Exercise: With the images omitted, return all of the entries exactly as they stand.

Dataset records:
──────────────────────────────

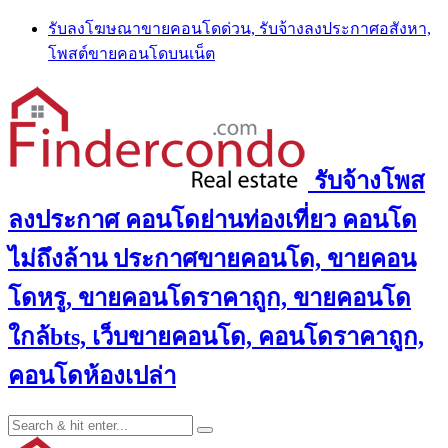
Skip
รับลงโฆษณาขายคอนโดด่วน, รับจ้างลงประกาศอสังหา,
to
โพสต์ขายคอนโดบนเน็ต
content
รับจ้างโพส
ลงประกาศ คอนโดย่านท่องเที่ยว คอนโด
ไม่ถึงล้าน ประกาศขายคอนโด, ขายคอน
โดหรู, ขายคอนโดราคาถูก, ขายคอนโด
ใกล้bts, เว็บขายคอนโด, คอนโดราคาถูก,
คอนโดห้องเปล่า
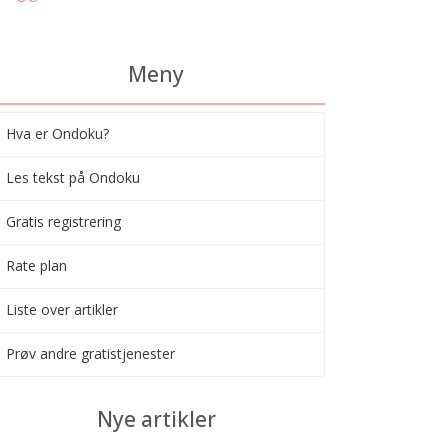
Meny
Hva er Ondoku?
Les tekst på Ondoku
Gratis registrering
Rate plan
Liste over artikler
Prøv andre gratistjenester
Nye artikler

──────────────────────────────

Answer to this exercise:
Skip
รับลงโฆษณาขายคอนโดด่วน, รับจ้างลงประกาศอสังหา,
to
โพสต์ขายคอนโดบนเน็ต
content
รับจ้างโพส
ลงประกาศ คอนโดย่านท่องเที่ยว คอนโด
ไม่ถึงล้าน ประกาศขายคอนโด, ขายคอน
โดหรู, ขายคอนโดราคาถูก, ขายคอนโด
ใกล้bts, เว็บขายคอนโด, คอนโดราคาถูก,
คอนโดห้องเปล่า
Meny
Hva er Ondoku?
Les tekst på Ondoku
Gratis registrering
Rate plan
Liste over artikler
Prøv andre gratistjenester
Nye artikler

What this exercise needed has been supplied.